Reproduce the forum post below on interleaving STM32 SAI audio samples word for word, in its entirety.

● **Text**:
%%
Reputation: 91
I'm working on a project that involves receiving an I2S signal using two data lines, each carrying one channel of audio, sharing the same word and bit clock. To do this, I'm using the SAI (Serial Audio Interface) on an STM32F7 MCU. It was designed for this, as each SAI instance has two "sub-blocks", A and B, (as referred to within the reference manual) that can be synchronized together to share the same bit and word select clock.
To receive my I2S signal, I have both the A and B sub-blocks configured to receive 16-bit I2S words and share the same clocks (A is asynchronous, B is synchronous to A). This works fine and samples are captured in sync using DMA, but the problem is that they end up in two separate buffers in memory: (each cell is a byte, with two bytes per sample; blue is SAI A and green is SAI B)
However, I'd like each 2-byte sample from each SAI sub-block to be arranged in memory interlaced, so one sample is from A, the next is from B, and so on like audio typically is stored:
It's trivial for me to write a for loop to interlace the two buffers together, but that burns a lot of CPU time that could be spent doing other things. I'm wondering if there's some hardware trick or feature I've overlooked that could help me achieve this. I'm honestly surprised that the SAI feature doesn't have any kind of native method of doing this, but I've looked through that whole section of the reference manual and didn't see anything that would help me.
If the DMA feature of the STM32 allowed the output memory pointer to be incremented by a different size than the data being transferred (for example, transferring only two bytes but incrementing the output pointer by four) this would be easy, but it doesn't appear to unless I use the FIFO feature of DMA. Using the FIFO mode, I could make it buffer one 16-bit sample into a 32-bit buffer and write that buffer to the output when it's half full, effectively "making space" by separating each 16-bit sample by another 16-bits, as shown below. However, this only works for one channel since it appears to overwrite all 32 bits, even if they aren't all used. The CPU would still have to work to transfer the other channel into that unused space.
%%
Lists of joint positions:
%%
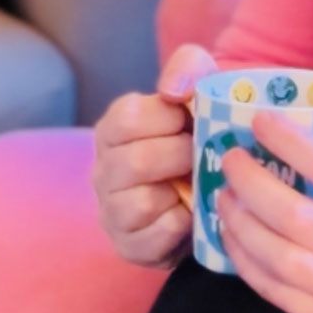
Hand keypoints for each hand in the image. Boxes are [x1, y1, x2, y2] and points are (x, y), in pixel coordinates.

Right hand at [92, 43, 216, 266]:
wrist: (210, 183)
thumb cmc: (197, 132)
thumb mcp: (198, 88)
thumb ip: (188, 68)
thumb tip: (174, 89)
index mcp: (113, 128)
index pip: (127, 118)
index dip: (168, 119)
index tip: (188, 121)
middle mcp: (103, 170)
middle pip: (137, 162)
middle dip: (181, 157)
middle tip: (200, 154)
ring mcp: (112, 210)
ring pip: (142, 203)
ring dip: (180, 192)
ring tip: (194, 183)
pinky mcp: (130, 245)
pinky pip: (156, 236)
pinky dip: (182, 224)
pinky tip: (190, 212)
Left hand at [217, 53, 312, 312]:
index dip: (289, 141)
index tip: (258, 119)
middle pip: (296, 216)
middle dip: (251, 185)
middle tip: (227, 159)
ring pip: (282, 260)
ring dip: (242, 228)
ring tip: (222, 198)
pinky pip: (281, 296)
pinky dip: (249, 268)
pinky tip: (233, 240)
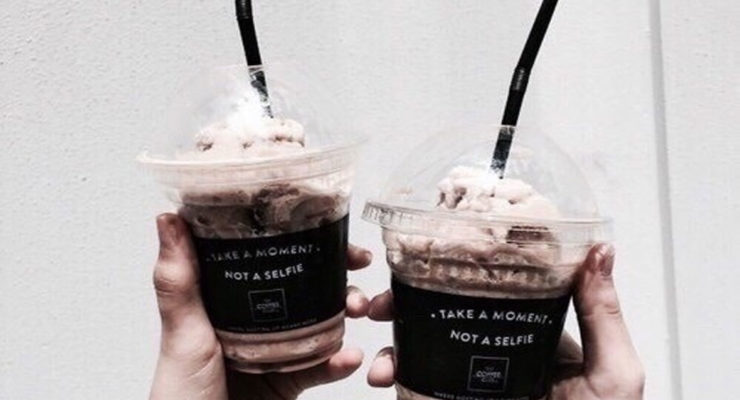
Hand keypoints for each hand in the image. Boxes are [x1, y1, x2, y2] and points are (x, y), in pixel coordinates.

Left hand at [149, 214, 371, 399]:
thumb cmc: (181, 393)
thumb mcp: (183, 333)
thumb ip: (179, 282)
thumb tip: (169, 220)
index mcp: (226, 300)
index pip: (265, 256)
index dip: (296, 236)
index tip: (324, 222)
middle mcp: (252, 320)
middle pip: (302, 285)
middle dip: (335, 271)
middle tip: (356, 264)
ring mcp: (273, 350)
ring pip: (320, 320)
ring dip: (344, 310)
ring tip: (357, 308)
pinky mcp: (289, 380)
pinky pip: (322, 366)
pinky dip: (339, 361)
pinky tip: (349, 357)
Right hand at [366, 244, 644, 399]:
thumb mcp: (612, 372)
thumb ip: (603, 314)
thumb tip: (599, 249)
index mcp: (532, 331)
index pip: (490, 287)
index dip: (456, 267)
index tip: (430, 250)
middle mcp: (495, 348)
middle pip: (443, 309)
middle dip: (408, 298)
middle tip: (384, 298)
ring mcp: (469, 378)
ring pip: (421, 343)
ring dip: (392, 334)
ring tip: (379, 335)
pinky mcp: (446, 399)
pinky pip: (413, 380)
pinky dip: (391, 371)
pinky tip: (383, 373)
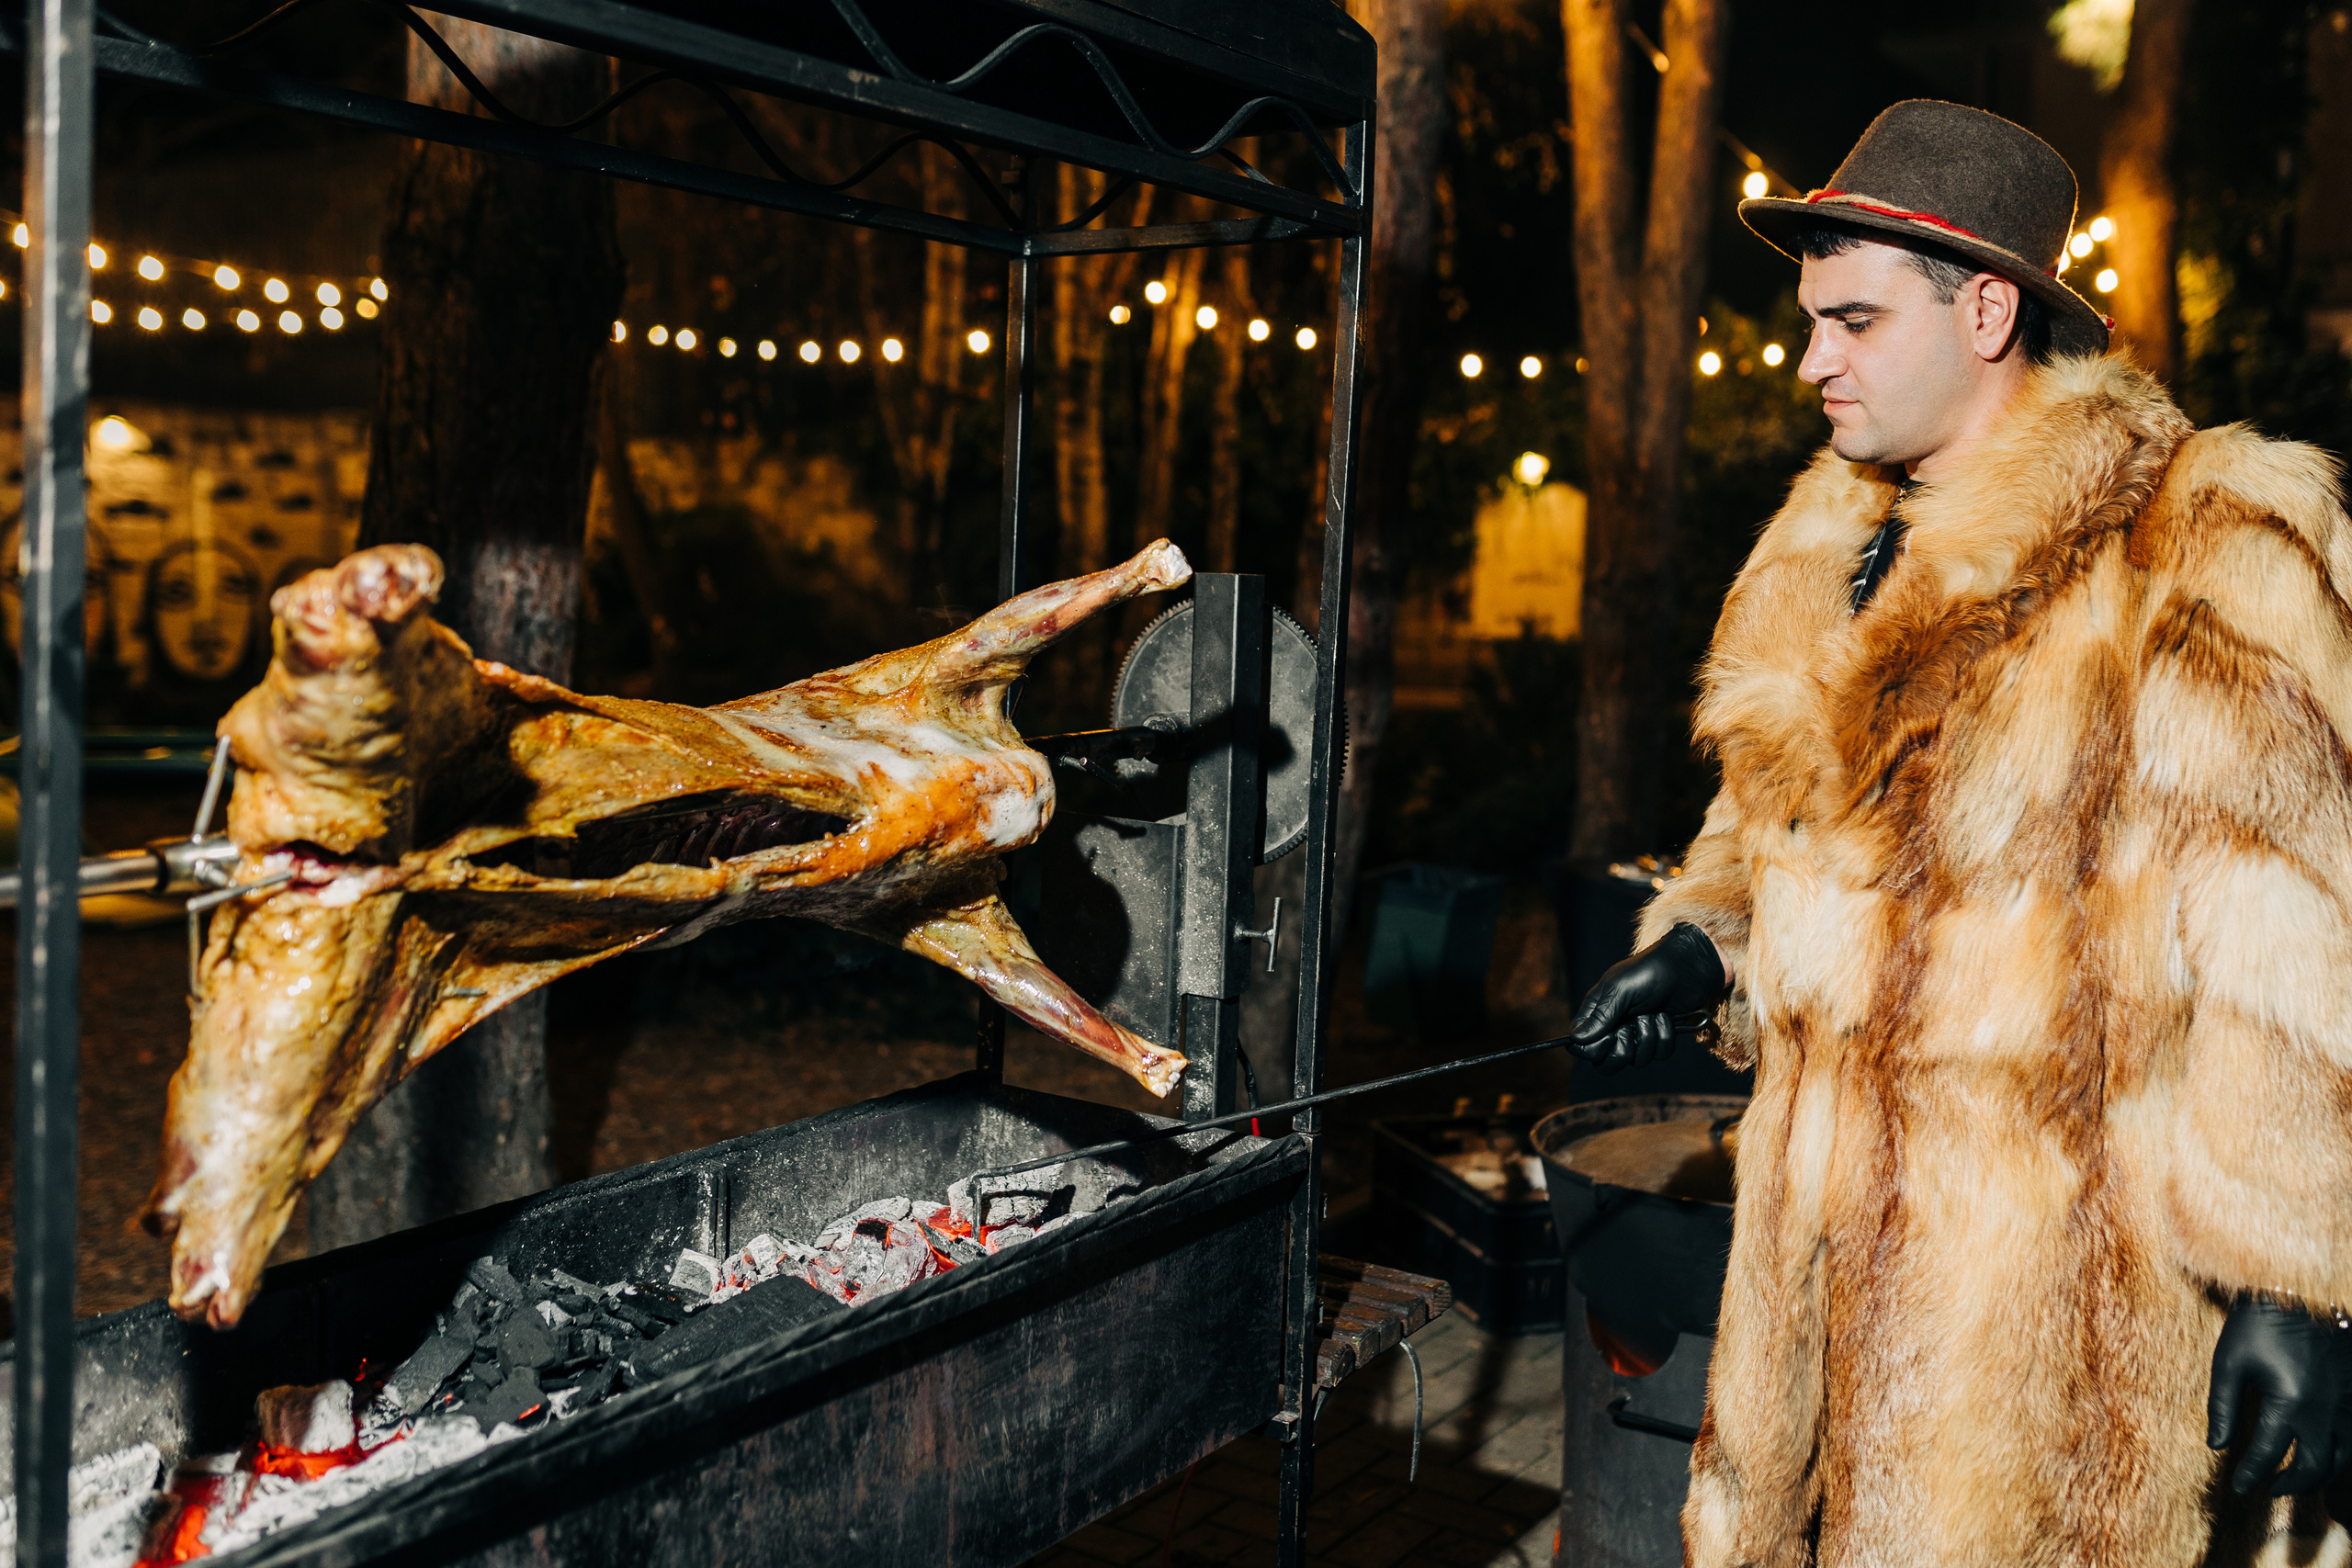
%%
● **Problem solution**:
Reputation: 91
I'm working on a project that involves receiving an I2S signal using two data lines, each carrying one channel of audio, sharing the same word and bit clock. To do this, I'm using the SAI (Serial Audio Interface) on an STM32F7 MCU. It was designed for this, as each SAI instance has two "sub-blocks", A and B, (as referred to within the reference manual) that can be synchronized together to share the same bit and word select clock.
To receive my I2S signal, I have both the A and B sub-blocks configured to receive 16-bit I2S words and share the same clocks (A is asynchronous, B is synchronous to A). This works fine and samples are captured in sync using DMA, but the problem is that they end up in two separate buffers in memory: (each cell is a byte, with two bytes per sample; blue is SAI A and green is SAI B)
However, I'd like each 2-byte sample from each SAI sub-block to be arranged in memory interlaced, so one sample is from A, the next is from B, and so on like audio typically is stored:
It's trivial for me to write a for loop to interlace the two buffers together, but that burns a lot of CPU time that could be spent doing other things. I'm wondering if there's some hardware trick or feature I've overlooked that could help me achieve this. I'm honestly surprised that the SAI feature doesn't have any kind of native method of doing this, but I've looked through that whole section of the reference manual and didn't see anything that would help me.
If the DMA feature of the STM32 allowed the output memory pointer to be incremented by a different size than the data being transferred (for example, transferring only two bytes but incrementing the output pointer by four) this would be easy, but it doesn't appear to unless I use the FIFO feature of DMA. Using the FIFO mode, I could make it buffer one 16-bit sample into a 32-bit buffer and write that buffer to the output when it's half full, effectively "making space" by separating each 16-bit sample by another 16-bits, as shown below. However, this only works for one channel since it appears to overwrite all 32 bits, even if they aren't all used. The CPU would still have to work to transfer the other channel into that unused space.